We purposefully take things slow and try not to over-plan our days. In these quiet moments, I've been thinking a lot about where we are and where we are going. Specifically as it relates to Jack, I've been thinking about his story. And about prematurity in general. Being born at 23 weeks is a huge and integral part of his miraculous beginning.
It will always be a part of us, a part of him.
But somehow, I'm not connecting to it as much these days. As time goes on and Jack grows up, I am able to look at our story and see a bigger picture. Somehow (and thank God for this), we have left the day in and day out rigors of preemie land. I can see beyond the struggle. I can see the light, for a better term, and I am so thankful. Cause preemie stuff is hard, ya'll!
Let me try to explain further, because I am not saying that our lives aren't affected by Jack's early birth anymore. The contrary (we still have a medical team of a dozen people helping us in this). But I no longer have the desire to write about each and every little thing preemie. I have plenty of moments where I think "wow, this would make a great blog post! You should have heard what this person said or what I found out!" But Jack is no longer a fragile baby and my emotions aren't as fused to his early birth as they once were. Although Jack is still "medically fragile", it's just different somehow. We are four years out.

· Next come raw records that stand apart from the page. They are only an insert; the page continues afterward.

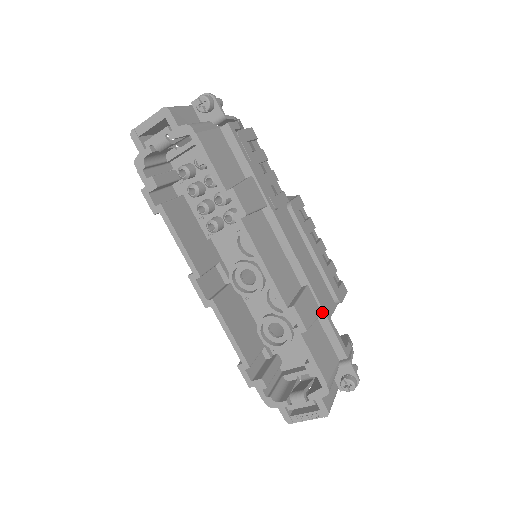
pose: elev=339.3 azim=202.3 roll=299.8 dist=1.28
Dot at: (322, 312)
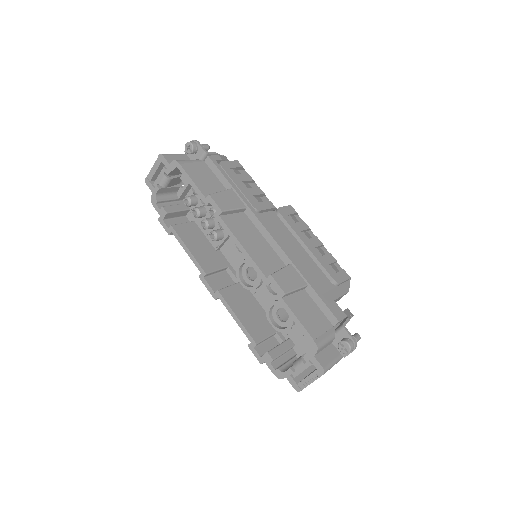
Dot at: (307, 284)
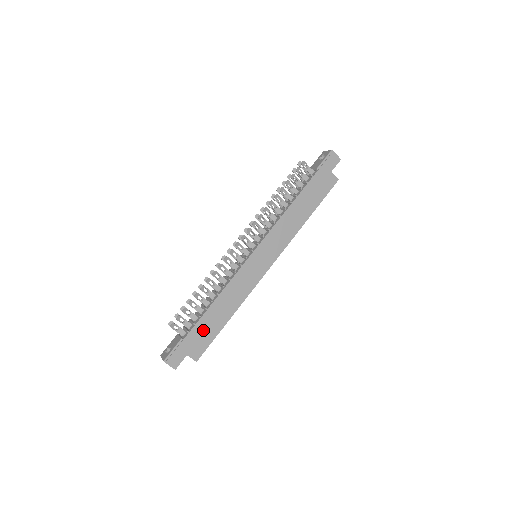
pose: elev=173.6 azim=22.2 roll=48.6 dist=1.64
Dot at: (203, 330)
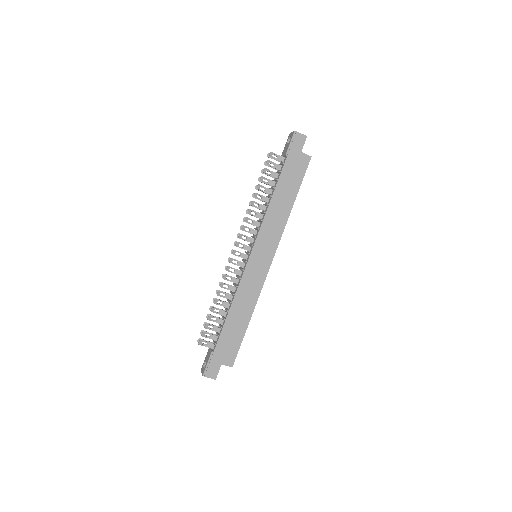
Dot at: (228, 338)
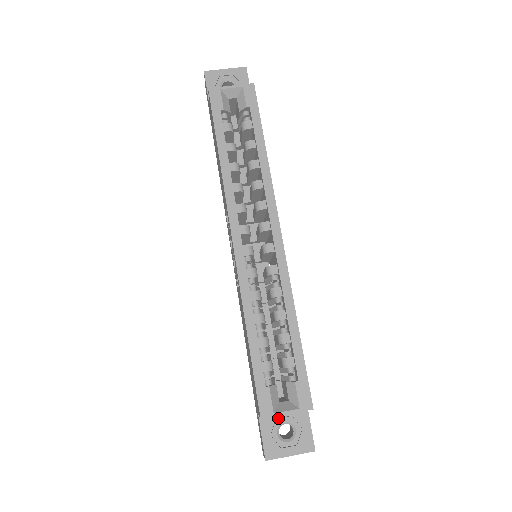
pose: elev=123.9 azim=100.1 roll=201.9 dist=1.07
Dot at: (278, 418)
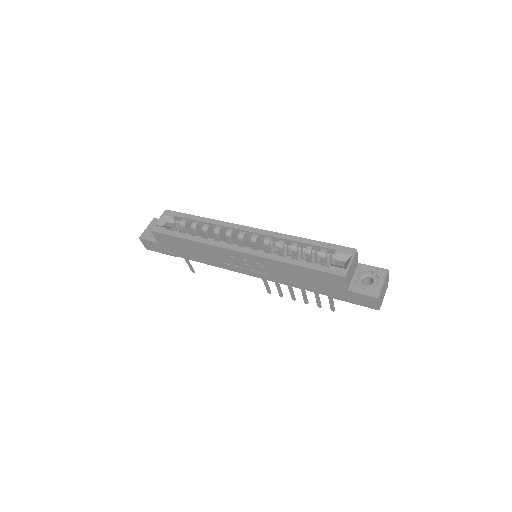
Dot at: (356, 281)
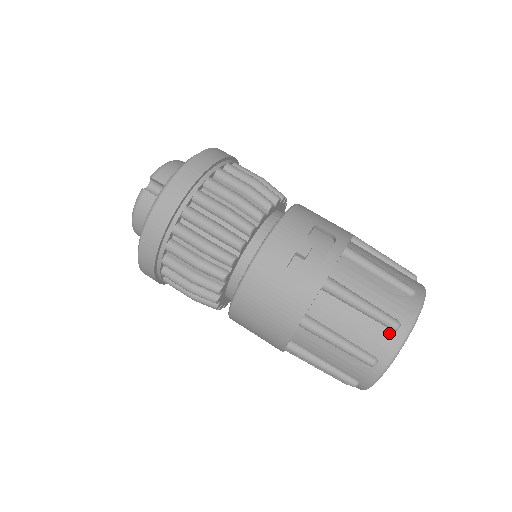
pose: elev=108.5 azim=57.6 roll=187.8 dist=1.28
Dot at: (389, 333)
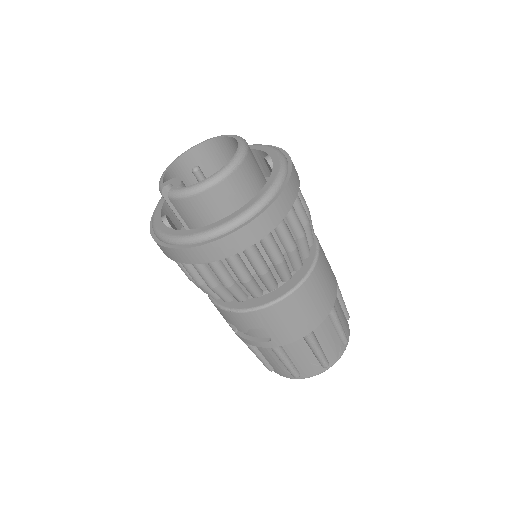
Dot at: occluded
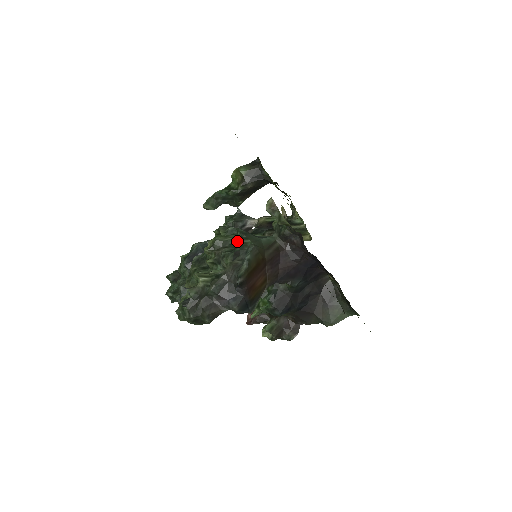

The NICU is becoming a fuzzy memory, really. Last week a fellow blogger posed the question to FB fans - how many days was your preemie in the NICU? I had to go back into the blog and look it up. Seriously. I just could not remember. Thank goodness we have been writing through all of this, because my attention to detail is getting lost as the days/months/and years pass.
Maybe what I'm trying to say in all this is that I am finally moving beyond that experience. Will I still write about it? Sure, I will absolutely write about it. But I also feel a great connection to all parents of special needs kids. Let me explain - we are part of the micro preemie community, first and foremost. I have found my best micro mommy friends through this group. But I am now a part of a larger group of special needs parents dealing with issues and doctors, and therapists, and such.
Beyond it all, Jack is just my little boy. And I am just his mom. I can relate on that level, too.
What does this mean, really? I don't know. Maybe it's that I've finally come to acceptance and have moved on to, plain and simple, enjoying our life. I am learning to let things go. I still worry about Jack's health, about his development. But I also sense I am in a much healthier place in my own psyche. I no longer deny the issues that Jack is facing or feel embarrassment, hurt, or anger rise up. I am so proud of where my boy is and don't shy away from any of it.
It's a new day.
P.S. Have I mentioned lately how beautiful my boy is?